"That is something that we will not tolerate," Gatlin said last week. "We do not collect one cent in advance of a class being taught, and that's what we expect of them as well." Gatlin said his university's contract with STI was not commission-based because "we don't pay headhunter fees in the U.S., and we're not going to pay them internationally."
UMUC officials said they are evaluating all aspects of the Taiwan branch, "including the upfront payment of tuition," according to a spokesman.
A total of 69 UMUC doctoral students are now enrolled in Taiwan. An additional 189 U.S. students are studying for the Doctor of Management degree, which is marketed as a practical alternative to the traditional Ph.D. but confers the same honorific of "doctor."
Since the program's launch in 2000, about 30 students have earned a "D.M." from UMUC -- the only campus in the state to offer the degree. University officials hope that number will go up now that the program's requirements have been changed this year; a rigorous comprehensive examination has been essentially eliminated and the dissertation project has been split into three shorter papers.
Aldridge characterized the Taipei operation as a "pilot" but said UMUC believes it is part of its mission to expand across the world. She said she was "perplexed" at criticism of her arrangement with Sim's company.
"There are models like this is in Sri Lanka, in Hong Kong, in the United Arab Emirates, in Ecuador," Aldridge said. Sim "has the largest company in Taipei that is representing foreign universities and he is the most well known," she said.
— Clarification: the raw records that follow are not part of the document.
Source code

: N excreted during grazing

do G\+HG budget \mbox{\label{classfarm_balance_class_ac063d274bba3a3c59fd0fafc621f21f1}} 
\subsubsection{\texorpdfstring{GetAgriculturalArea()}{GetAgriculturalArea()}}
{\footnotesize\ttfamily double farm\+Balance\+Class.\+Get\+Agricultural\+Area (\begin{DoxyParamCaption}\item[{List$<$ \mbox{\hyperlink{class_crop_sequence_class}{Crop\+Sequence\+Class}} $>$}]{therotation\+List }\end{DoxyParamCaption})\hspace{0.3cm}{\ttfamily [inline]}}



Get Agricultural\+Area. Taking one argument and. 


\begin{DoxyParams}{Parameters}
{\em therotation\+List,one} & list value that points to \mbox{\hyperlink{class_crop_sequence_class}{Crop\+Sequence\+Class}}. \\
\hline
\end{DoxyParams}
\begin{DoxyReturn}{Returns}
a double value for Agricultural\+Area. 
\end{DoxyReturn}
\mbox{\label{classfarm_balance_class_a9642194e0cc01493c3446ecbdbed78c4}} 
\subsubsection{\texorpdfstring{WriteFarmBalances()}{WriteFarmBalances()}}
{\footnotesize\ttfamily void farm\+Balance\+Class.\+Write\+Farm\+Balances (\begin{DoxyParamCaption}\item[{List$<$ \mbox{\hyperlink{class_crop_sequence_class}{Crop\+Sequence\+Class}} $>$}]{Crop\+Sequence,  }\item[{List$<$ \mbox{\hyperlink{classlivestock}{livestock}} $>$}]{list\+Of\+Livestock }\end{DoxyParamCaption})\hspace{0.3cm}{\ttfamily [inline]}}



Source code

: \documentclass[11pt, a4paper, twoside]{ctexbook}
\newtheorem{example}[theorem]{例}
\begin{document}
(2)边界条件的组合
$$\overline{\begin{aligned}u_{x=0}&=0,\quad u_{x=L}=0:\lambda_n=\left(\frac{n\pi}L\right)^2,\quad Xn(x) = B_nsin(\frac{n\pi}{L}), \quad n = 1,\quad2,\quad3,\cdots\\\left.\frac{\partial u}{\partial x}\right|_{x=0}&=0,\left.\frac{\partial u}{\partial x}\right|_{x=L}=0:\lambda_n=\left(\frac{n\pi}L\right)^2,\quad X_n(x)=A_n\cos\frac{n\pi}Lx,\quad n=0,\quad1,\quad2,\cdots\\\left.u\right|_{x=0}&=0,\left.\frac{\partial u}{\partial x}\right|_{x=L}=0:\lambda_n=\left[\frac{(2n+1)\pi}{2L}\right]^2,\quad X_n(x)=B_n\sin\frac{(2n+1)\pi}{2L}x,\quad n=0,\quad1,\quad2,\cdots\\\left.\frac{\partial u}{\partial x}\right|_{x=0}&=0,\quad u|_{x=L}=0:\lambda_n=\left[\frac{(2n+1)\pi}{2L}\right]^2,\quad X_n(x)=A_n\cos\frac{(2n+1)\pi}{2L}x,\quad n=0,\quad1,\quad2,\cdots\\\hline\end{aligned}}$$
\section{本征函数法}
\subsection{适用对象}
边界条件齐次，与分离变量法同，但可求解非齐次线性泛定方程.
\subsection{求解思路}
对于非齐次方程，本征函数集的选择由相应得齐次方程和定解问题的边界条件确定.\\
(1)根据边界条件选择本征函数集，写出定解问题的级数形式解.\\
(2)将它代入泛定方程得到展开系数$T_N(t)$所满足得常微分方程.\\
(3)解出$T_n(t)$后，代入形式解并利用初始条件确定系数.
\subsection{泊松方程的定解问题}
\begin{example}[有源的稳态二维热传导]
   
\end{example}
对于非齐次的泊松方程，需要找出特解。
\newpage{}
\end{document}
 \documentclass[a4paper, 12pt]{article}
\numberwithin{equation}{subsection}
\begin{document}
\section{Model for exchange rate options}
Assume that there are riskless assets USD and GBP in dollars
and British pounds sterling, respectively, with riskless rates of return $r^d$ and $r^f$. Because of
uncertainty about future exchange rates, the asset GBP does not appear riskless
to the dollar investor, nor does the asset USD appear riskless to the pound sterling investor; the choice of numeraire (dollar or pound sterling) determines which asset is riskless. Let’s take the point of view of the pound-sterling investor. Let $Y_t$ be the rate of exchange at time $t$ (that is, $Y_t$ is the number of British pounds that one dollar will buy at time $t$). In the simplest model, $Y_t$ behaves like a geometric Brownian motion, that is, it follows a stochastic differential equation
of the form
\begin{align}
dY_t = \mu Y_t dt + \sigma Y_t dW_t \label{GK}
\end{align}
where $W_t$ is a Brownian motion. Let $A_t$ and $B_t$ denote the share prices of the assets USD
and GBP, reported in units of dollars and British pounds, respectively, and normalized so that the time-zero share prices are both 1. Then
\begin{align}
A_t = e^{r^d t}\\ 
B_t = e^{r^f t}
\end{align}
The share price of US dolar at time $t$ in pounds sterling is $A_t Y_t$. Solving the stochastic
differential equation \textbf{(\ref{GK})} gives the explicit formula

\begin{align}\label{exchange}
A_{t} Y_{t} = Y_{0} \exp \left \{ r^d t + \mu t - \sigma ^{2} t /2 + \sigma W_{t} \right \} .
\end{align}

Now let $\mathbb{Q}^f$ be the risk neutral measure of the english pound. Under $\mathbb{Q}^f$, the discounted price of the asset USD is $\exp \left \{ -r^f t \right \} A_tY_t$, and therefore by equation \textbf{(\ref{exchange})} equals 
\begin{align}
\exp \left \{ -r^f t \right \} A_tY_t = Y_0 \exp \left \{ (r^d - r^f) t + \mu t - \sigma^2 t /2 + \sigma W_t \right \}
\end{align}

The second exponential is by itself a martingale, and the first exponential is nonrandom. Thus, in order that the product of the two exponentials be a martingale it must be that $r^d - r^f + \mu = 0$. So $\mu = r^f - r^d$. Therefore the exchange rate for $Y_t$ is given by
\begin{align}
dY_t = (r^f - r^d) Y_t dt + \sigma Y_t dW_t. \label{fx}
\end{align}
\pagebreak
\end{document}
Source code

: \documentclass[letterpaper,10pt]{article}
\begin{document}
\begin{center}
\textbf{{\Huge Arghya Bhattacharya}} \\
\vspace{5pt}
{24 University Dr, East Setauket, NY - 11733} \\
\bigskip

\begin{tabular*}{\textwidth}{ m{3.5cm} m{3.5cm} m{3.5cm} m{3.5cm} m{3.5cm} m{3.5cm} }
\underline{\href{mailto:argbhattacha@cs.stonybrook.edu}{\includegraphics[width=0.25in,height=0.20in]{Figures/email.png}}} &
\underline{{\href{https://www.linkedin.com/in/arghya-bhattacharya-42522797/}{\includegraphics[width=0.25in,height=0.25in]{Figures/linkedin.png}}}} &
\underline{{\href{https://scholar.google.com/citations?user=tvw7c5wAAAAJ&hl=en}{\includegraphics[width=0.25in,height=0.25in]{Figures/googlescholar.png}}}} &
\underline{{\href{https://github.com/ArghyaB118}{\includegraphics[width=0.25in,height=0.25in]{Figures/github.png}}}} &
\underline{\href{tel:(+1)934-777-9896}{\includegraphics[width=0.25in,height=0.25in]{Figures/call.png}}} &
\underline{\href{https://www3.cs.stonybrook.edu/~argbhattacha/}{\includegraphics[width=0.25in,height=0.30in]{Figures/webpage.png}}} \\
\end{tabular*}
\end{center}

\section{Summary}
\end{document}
While the establishment of branch campuses, especially in Asia and the Middle East, is a fast-growing trend among major U.S. colleges, most set up joint ventures with government education agencies or recognized foreign universities.
For example, the University of Maryland, College Park launched in 2002 an "executive" MBA program in China, in partnership with that country's University of International Business and Economics.
Critics of the branch-campus trend say that American colleges may become seduced by the prospect of full-paying students in new-money markets such as Asia and the Persian Gulf, and will ultimately lower academic standards or subvert their institutional mission in pursuit of revenue.
"The motive is income generation," said Cary Nelson, a University of Illinois English professor and president of the American Association of University Professors. "I haven't seen any other motive for establishing an overseas campus."
But Kirwan said there are compelling academic and cultural imperatives to exporting U.S. degrees, especially for UMUC, which is best known for educating tens of thousands of students every year at and around U.S. military bases across Europe and Asia.
"The university is mandated, chartered and in some sense expected by the state to be involved in international education and to foster education overseas," Kirwan said. "In this global economy, we're going to have a lot of U.S. companies operating in Taiwan and around the world, so having students over there who have been educated to U.S. standards and by U.S. universities is probably going to be an advantage to our global business operations."
Whether the motives are academic or economic, the expanding world of cross-border education is "not very heavily regulated at this point," said Peggy Blumenthal, executive vice president of the Institute of International Education, the organization that administers Fulbright scholarships.
Neither the university system's Board of Regents nor the Maryland Higher Education Commission was informed about the Taipei venture. UMUC is not required to gain approval before offering its programs overseas, officials said.
Moreover, UMUC's contract with STI did not require state approval, according to a university system spokesman. Contracts dealing with "procurement by a University for overseas programs" are specifically exempted from open-bidding rules or Board of Public Works approval, said spokesman John Buettner.